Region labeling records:
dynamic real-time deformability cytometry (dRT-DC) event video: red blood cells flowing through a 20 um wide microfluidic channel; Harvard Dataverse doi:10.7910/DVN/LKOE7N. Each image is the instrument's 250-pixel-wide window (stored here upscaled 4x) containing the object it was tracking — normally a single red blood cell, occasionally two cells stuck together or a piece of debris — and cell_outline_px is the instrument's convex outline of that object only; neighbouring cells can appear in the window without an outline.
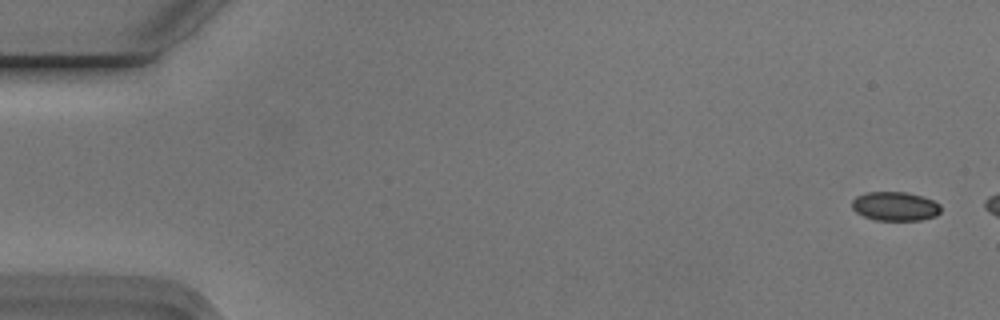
{"species": "Egyptian fruit bat (a non-hibernating species)", "species_latin": "Rousettus aegyptiacus", "temperature_condition": "cold", "stored_images_in_passage": 7, "camera_frame_rate_fps": 3000, "um_per_image_px": 0.085, "animal": {"sex": "male"}, "frame": {"image": 1, "passage_image": 2, "time_ms": 0.333, "image_size_px": [1000, 320], "cell_outline_px": [[940, 212], [936, 216], [920, 220], [876, 220], [864, 216], [856, 212], [852, 208], [852, 200], [856, 196], [864, 192], [904, 192], [924, 196], [940, 204]], "centroid_in_image_um": [76.08, 17.52], "position_along_channel_um": 8.9, "area_um2": 15.09}}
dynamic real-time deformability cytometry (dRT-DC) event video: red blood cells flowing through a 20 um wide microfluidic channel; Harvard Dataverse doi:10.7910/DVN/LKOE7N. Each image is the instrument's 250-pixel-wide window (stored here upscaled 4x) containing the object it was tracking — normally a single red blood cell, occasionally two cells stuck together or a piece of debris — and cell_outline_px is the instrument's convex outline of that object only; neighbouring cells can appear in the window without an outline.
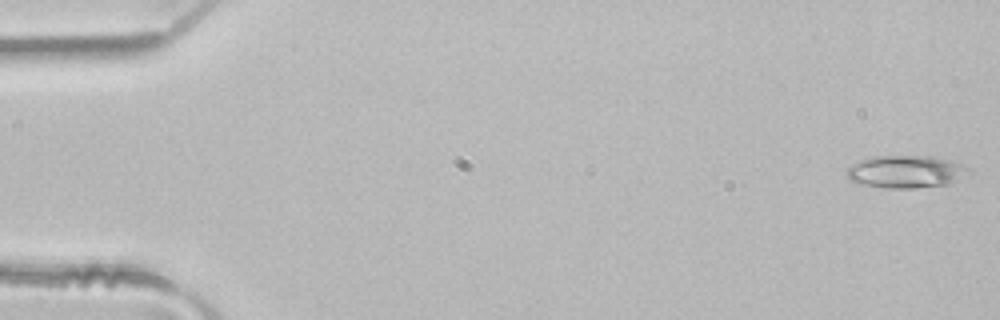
{"species": "common noctule bat (a hibernating species)", "species_latin": "Nyctalus noctula", "temperature_condition": "room temperature", "stored_images_in_passage": 49, "camera_frame_rate_fps": 3000, "um_per_image_px": 0.085, "animal": {"sex": "male", "body_mass_g": 21.5, "forearm_length_mm": 52.0}, "frame": {"image": 1, "passage_image": 1, "time_ms": 0.0, "image_size_px": [1000, 320], "cell_outline_px": [[972, 172], [968, 176], [948, 184], [912, 188], [884, 188], [864, 184], [848, 180], [844, 176], [848, 168], [852, 164], [860, 160], [872, 156], [932, 156], [948, 160], [960, 164], [968, 168]], "centroid_in_image_um": [76.99, 14.59], "position_along_channel_um": 8.0, "area_um2": 23.24}}
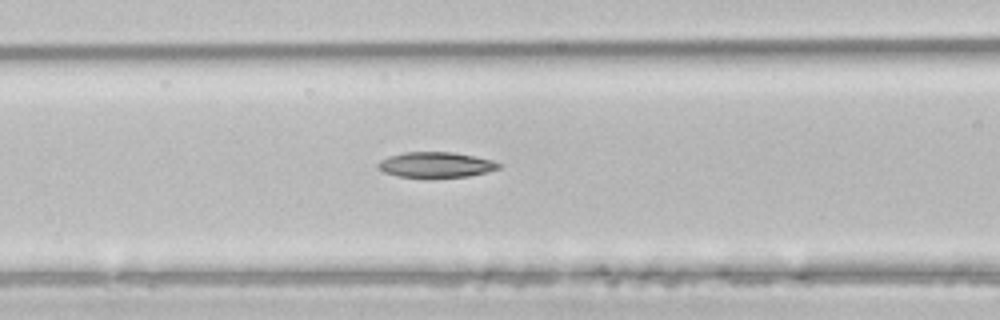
{"frame": {"image": 2, "passage_image": 20, "time_ms": 6.333, "image_size_px": [1000, 320], "cell_outline_px": [[504, 164], [500, 168], [488, 172], [468, 176], [432, 180], [428, 180], [400, 176], [384, 172], [376, 164], [380, 160], [388, 156], [404, 152], [452, 152], [476, 156], [492, 160]], "centroid_in_image_um": [37.08, 14.04], "position_along_channel_um": 129.5, "area_um2": 18.67}}
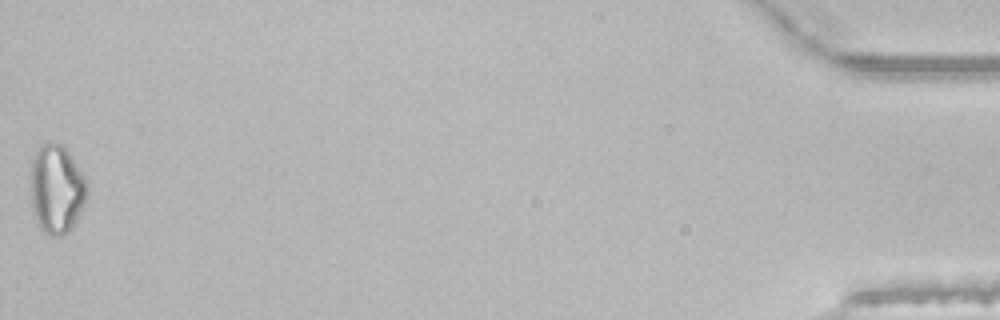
{"frame": {"image": 3, "passage_image": 49, "time_ms": 16.0, "image_size_px": [1000, 320], "cell_outline_px": [[88, 192], [84, 204], [76, 220], [60, 236], [52, 236], [44, 232], [40, 228], [32, 204], [32, 160], [40, 144], [48, 140], [60, 144], [64, 148], [76, 164], [84, 176], [88, 188]], "centroid_in_image_um": [4.81, 16.03], "position_along_channel_um": 430.4, "area_um2": 28.5}}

> Instructions for the task
Omitting all images, print the listing exactly.

> Correct response
dynamic real-time deformability cytometry (dRT-DC) event video: red blood cells flowing through a 20 um wide microfluidic channel; Harvard Dataverse doi:10.7910/DVN/LKOE7N. Each image is the instrument's 250-pixel-wide window (stored here upscaled 4x) containing the object it was tracking — normally a single red blood cell, occasionally two cells stuck together or a piece of debris — and cell_outline_px is the instrument's convex outline of that object only; neighbouring cells can appear in the window without an outline.
{"species": "Egyptian fruit bat (a non-hibernating species)", "species_latin": "Rousettus aegyptiacus", "temperature_condition": "cold", "stored_images_in_passage": 7, "camera_frame_rate_fps": 3000, "um_per_image_px": 0.085, "animal": {"sex": "male"}, "frame": {"image": 1, "passage_image": 2, "time_ms": 0.333, "image_size_px": [1000, 320], "cell_outline_px": [[940, 212], [936, 216], [920, 220], [876, 220], [864, 216], [856, 212], [852, 208], [852, 200], [856, 196], [864, 192], [904, 192], [924, 196], [940, 204]], "centroid_in_image_um": [76.08, 17.52], "position_along_channel_um": 8.9, "area_um2": 15.09}}
dynamic real-time deformability cytometry (dRT-DC) event video: red blood cells flowing through a 20 um wide microfluidic channel; Harvard Dataverse doi:10.7910/DVN/LKOE7N. Each image is the instrument's 250-pixel-wide window (stored here upscaled 4x) containing the object it was tracking — normally a single red blood cell, occasionally two cells stuck together or a piece of debris — and cell_outline_px is the instrument's convex outline of that object only; neighbouring cells can appear in the window without an outline.
{"species": "common noctule bat (a hibernating species)", "species_latin": "Nyctalus noctula", "temperature_condition": "room temperature", "stored_images_in_passage": 49, "camera_frame_rate_fps": 3000, "um_per_image_px": 0.085, "animal": {"sex": "male", "body_mass_g": 21.5, "forearm_length_mm": 52.0}, "frame": {"image": 1, "passage_image": 1, "time_ms": 0.0, "image_size_px": [1000, 320], "cell_outline_px": [[972, 172], [968, 176], [948, 184], [912, 188], [884, 188], [864, 184], [848, 180], [844, 176], [848, 168], [852, 164], [860, 160], [872, 156], [932, 156], [948, 160], [960, 164], [968, 168]], "centroid_in_image_um": [76.99, 14.59], "position_along_channel_um": 8.0, "area_um2": 23.24}}
{"frame": {"image": 2, "passage_image": 20, "time_ms": 6.333, "image_size_px": [1000, 320], "cell_outline_px": [[504, 164], [500, 168], [488, 172], [468, 176], [432, 180], [428, 180], [400, 176], [384, 172], [376, 164], [380, 160], [388, 156], [404, 152], [452, 152], [476, 156], [492, 160]], "centroid_in_image_um": [37.08, 14.04], "position_along_channel_um": 129.5, "area_um2": 18.67}}
{"frame": {"image": 3, "passage_image": 49, "time_ms": 16.0, "image_size_px": [1000, 320], "cell_outline_px": [[88, 192], [84, 204], [76, 220], [60, 236], [52, 236], [44, 232], [40, 228], [32, 204], [32, 160], [40, 144], [48, 140], [60, 144], [64, 148], [76, 164], [84, 176], [88, 188]], "centroid_in_image_um": [4.81, 16.03], "position_along_channel_um": 430.4, "area_um2": 28.5}}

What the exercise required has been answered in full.